Saturday, July 31, 2010

Doorknobs and Yankees




On my first official day in Charleston, I set out with the intention of exploring each and every corner of the city. The previous day in Wilmington had been rather lax and I was looking forward to being adventurous once again. However, given my very very poor sense of direction, I reasoned that a carriage ride through the historic district might be a good way to get my bearings before setting out on my own two feet. Therefore, I purchased a ticket and very quickly found myself sitting behind a fine pair of mules named Yahoo and Sissy. The tour guide was an attractive young man (a red-head!) named Derrick. He grew up in the area and, I believe, is now studying history there. His first task was to ask each group on the carriage where they were from and gather a few other pieces of information about them. My carriage contained a family of nine from Georgia, a family of five from Tennessee, and then me - the lone Yankee. Fortunately, nothing was thrown at me, but the tour proved to be very interesting given my Northern perspective. While several comments were provoking, the one phrase that stuck with me was when the guide, alluding the to the Civil War, commented, "Well, we'll lick 'em in the second half!" Now, please indulge me, and consider that comment for a moment, as I did. My first reaction was, "Whoa whoa whoa...you actually expect there to be a second half? Then, I thought, "Really? You still haven't gotten over that?, and finally, "Excuse me buddy, but don't you know what the war was about? Why would you want to win a war over slavery?!" I was appalled and fascinated all at the same time, and couldn't help but wonder, "Do people really live with this mentality? Could I live surrounded by mentality?"

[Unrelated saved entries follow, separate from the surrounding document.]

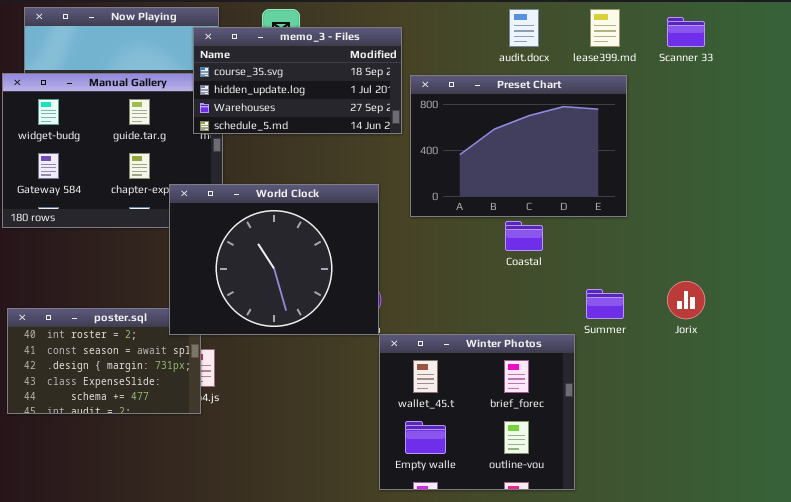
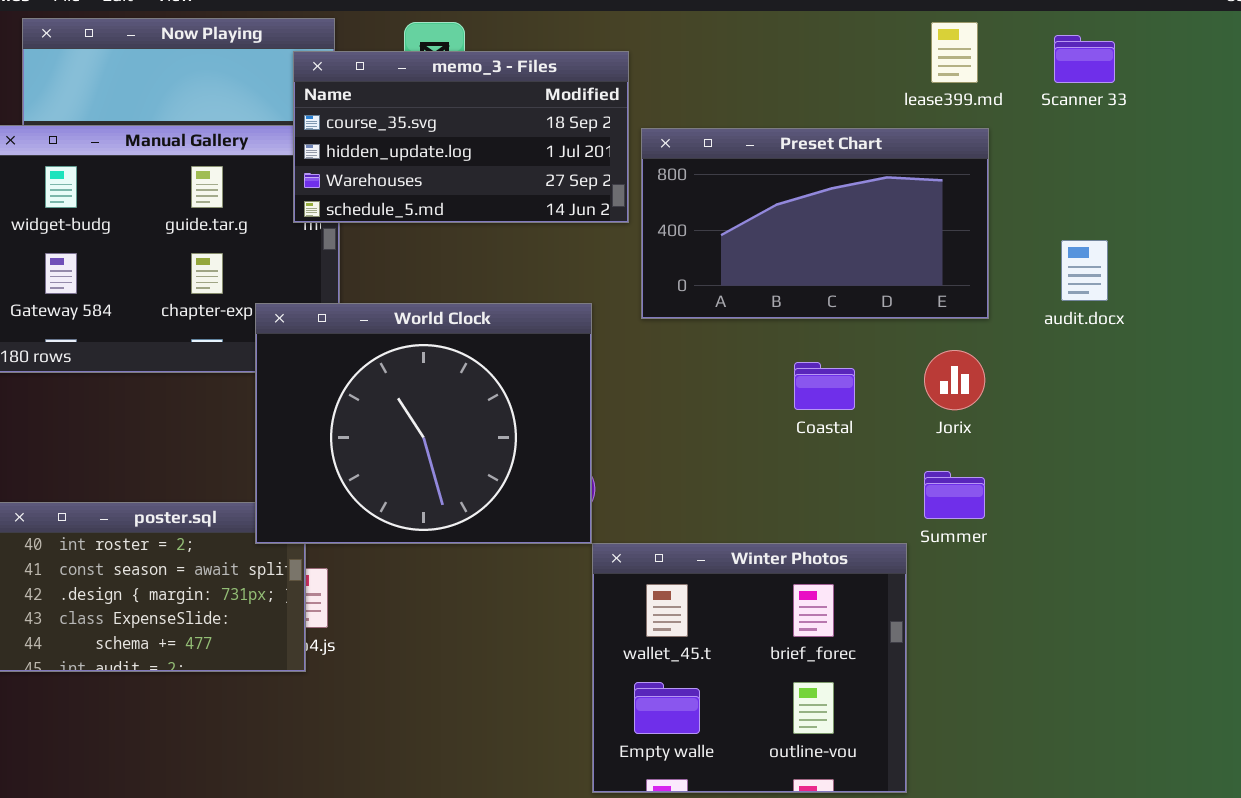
audit.docx: [509,9,539,47] -> [1061,240,1108,301], moved
Preset Chart: [410,75,627,217] -> [641,128,989,319], resized
Jorix: [667,281,705,319] -> [924,350,985,410], moved

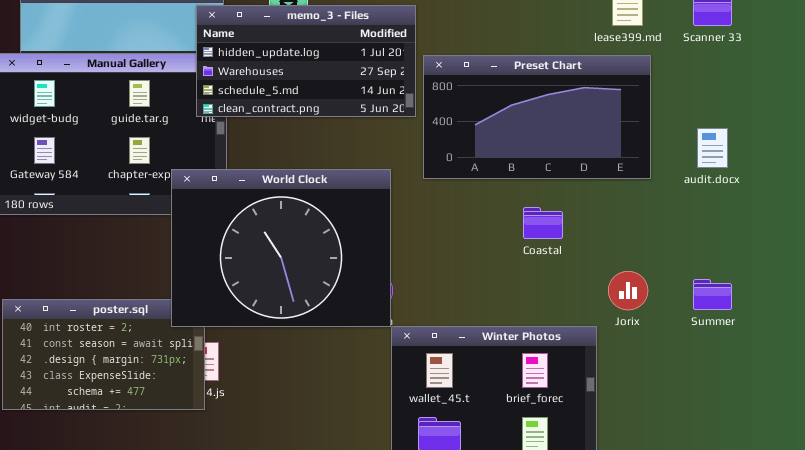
memo_3 - Files: [293,51,629,223] -> [196,5,416,117], scrolled down 1 row
Jorix: [924,350,985,410] -> [608,271,648,310], moved
Summer: [924,471,985,519] -> [693,279,732,310], moved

If you know me at all, you know that I am soooooo NOT a city person. While I enjoy the occasional visit to New York or foray into Boston, I have no intention of actually living in either place. I like to roll out of my front steps and see green, inhale clean air, have some room to myself. Therefore, I was surprised, when in spite of Derrick's remarks and my natural predilection for suburban life , I found myself captivated by the city of Charleston. I actually thought, "I could live here!"

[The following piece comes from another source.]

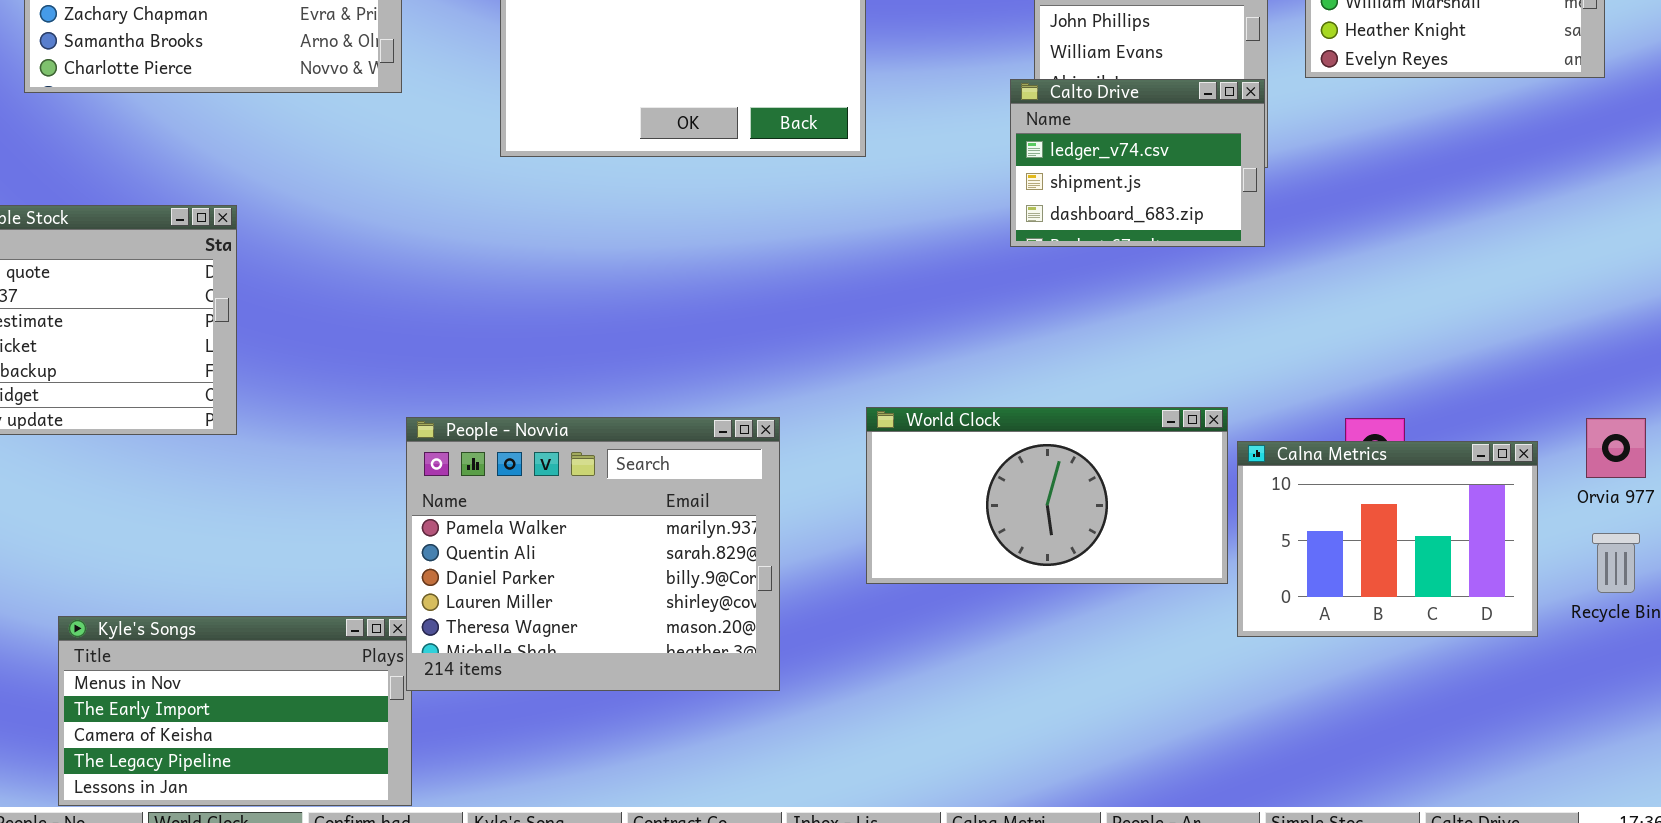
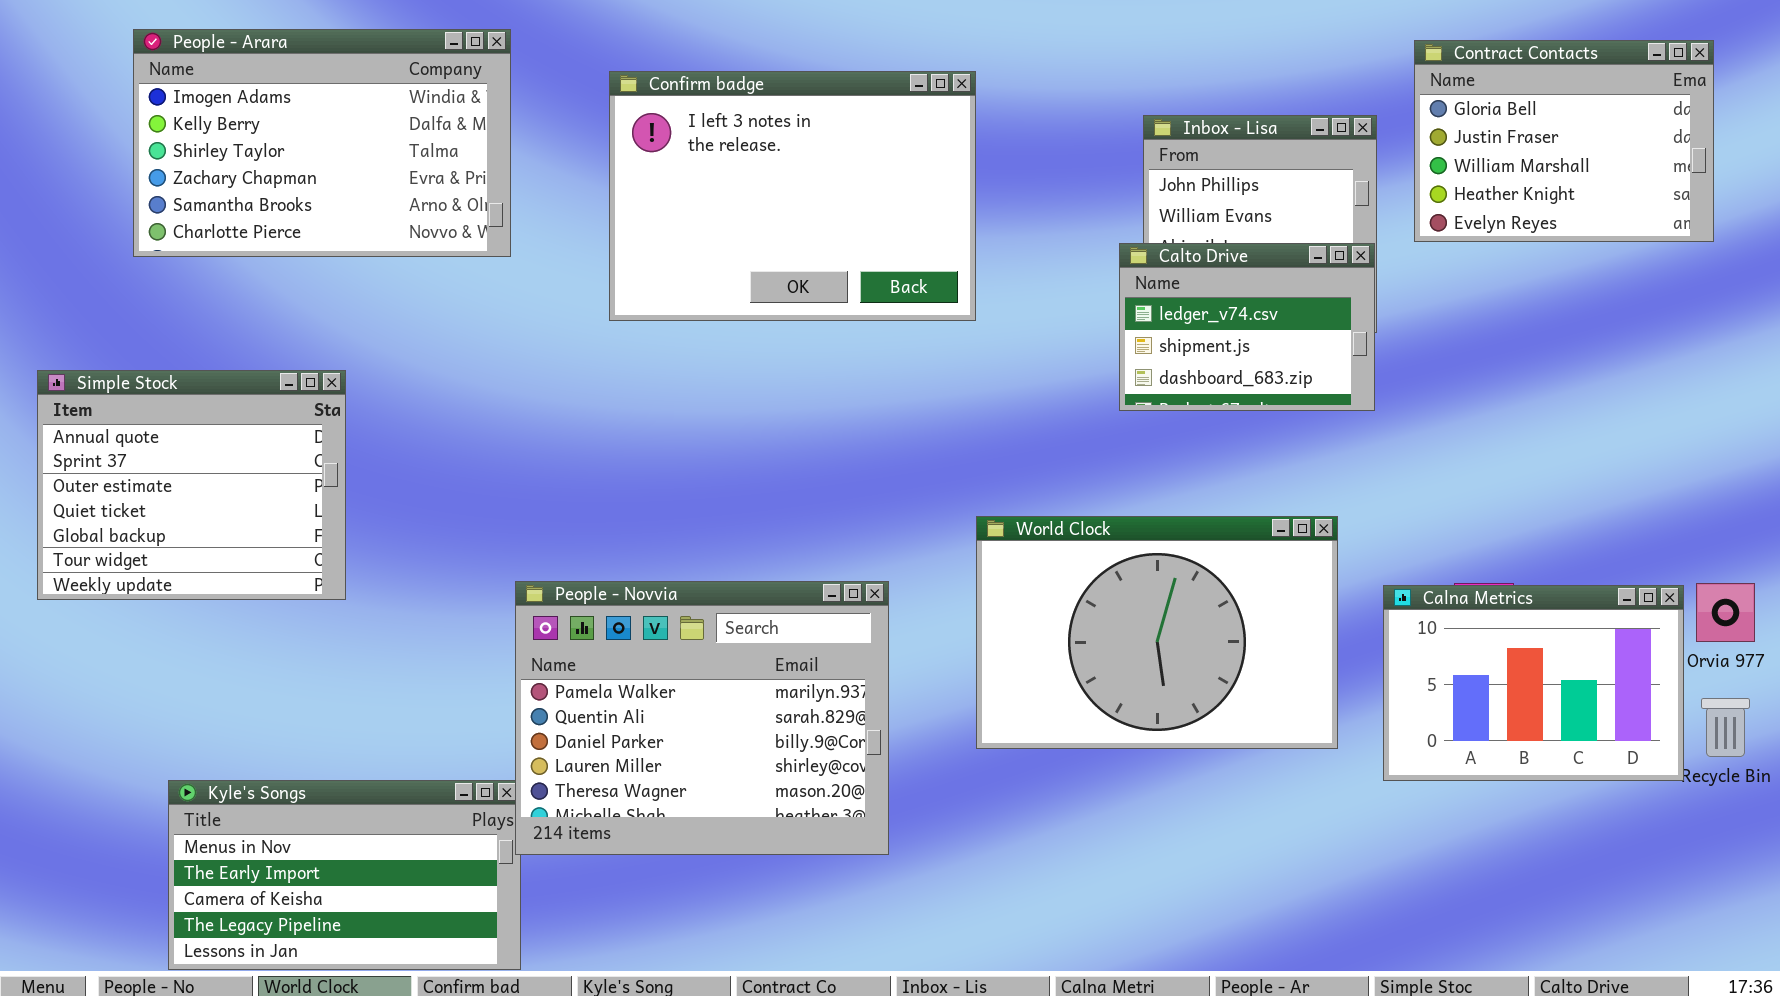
World Clock: [866,407,1228,584] -> [976,516,1338,749], resized
Calna Metrics: [1237,441,1538,637] -> [1383,585,1684,781], moved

Charleston happens to be the second most well-preserved historical region in the world, preceded only by Rome, Italy. There are very stringent building regulations that are enforced by the Board of Architectural Review (BAR). Some of their policies include: 1. No building over seventy-five years old can be destroyed. 2. No building can exceed, in height, that of the tallest church steeple. 3. If you want to re-paint your house, the BAR will come to your house and paint six color swatches. You may only choose from the palette provided for you. Generally speaking, the BAR is so meticulous that if you were to change a doorknob, they must approve of the replacement first. WOWzer! While this might seem anal, these rules have functioned, in my opinion, to maintain a well-groomed, cohesive, and quaint city that neither feels overwhelming (thanks to the lack of sky-high buildings) or dirty (thanks to the care and attention given to its history). So, here's my dilemma...
Physically, Charleston is beautiful. The people are polite. The food is good; the pace of life, relaxing. There are beaches and boats nearby. When it's not August, the weather is gorgeous. On the flip-side though, most of the people here have never left the state of South Carolina. Despite the large black population, Charleston's inhabitants are still segregated. The population is one of the worst educated in the United States, and every afternoon, out of the bright blue sky, a torrential downpour hits you for about 30 minutes. There's good, and there's bad, and I'm not quite sure which one will win.